_YOUR ASSIGNMENT_
Every line from the one with "a protein using" to the end of the data needs to be copied exactly, and no line before it.

INFORMATION PROVIDED: Begin

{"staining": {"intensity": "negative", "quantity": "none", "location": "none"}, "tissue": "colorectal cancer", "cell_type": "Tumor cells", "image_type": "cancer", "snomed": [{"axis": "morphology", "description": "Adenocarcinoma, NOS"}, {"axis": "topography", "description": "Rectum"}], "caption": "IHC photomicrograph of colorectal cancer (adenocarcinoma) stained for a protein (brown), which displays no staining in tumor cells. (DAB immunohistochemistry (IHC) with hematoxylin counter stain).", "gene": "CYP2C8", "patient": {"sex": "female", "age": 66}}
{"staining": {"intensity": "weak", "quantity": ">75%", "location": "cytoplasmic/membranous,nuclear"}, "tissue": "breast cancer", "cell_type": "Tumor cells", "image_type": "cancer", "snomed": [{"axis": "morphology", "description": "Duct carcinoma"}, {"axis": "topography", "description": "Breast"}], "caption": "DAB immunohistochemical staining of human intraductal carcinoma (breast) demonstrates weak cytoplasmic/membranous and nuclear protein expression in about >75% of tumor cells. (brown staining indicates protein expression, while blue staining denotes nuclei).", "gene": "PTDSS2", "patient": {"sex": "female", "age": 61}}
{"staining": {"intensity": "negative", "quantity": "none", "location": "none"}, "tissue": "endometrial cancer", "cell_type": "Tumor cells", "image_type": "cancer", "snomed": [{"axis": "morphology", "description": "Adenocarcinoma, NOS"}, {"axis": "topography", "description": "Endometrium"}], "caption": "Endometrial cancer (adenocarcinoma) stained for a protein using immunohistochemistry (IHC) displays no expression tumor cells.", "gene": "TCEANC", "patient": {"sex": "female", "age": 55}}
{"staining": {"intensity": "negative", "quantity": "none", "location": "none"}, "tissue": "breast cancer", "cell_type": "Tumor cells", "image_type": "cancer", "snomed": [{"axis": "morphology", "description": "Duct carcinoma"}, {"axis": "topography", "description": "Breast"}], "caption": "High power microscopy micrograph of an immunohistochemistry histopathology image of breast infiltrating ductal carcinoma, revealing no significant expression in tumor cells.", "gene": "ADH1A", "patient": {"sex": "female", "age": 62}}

INFORMATION PROVIDED: End

_PROBLEM SOLUTION_
{"staining": {"intensity": "negative", "quantity": "none", "location": "none"}, "tissue": "endometrial cancer", "cell_type": "Tumor cells", "image_type": "cancer", "snomed": [{"axis": "morphology", "description": "Adenocarcinoma, NOS"}, {"axis": "topography", "description": "Endometrium"}], "caption": "Endometrial cancer (adenocarcinoma) stained for a protein using immunohistochemistry (IHC) displays no expression tumor cells.", "gene": "TCEANC", "patient": {"sex": "female", "age": 55}}
{"staining": {"intensity": "negative", "quantity": "none", "location": "none"}, "tissue": "breast cancer", "cell_type": "Tumor cells", "image_type": "cancer", "snomed": [{"axis": "morphology", "description": "Duct carcinoma"}, {"axis": "topography", "description": "Breast"}], "caption": "High power microscopy micrograph of an immunohistochemistry histopathology image of breast infiltrating ductal carcinoma, revealing no significant expression in tumor cells.", "gene": "ADH1A", "patient": {"sex": "female", "age": 62}}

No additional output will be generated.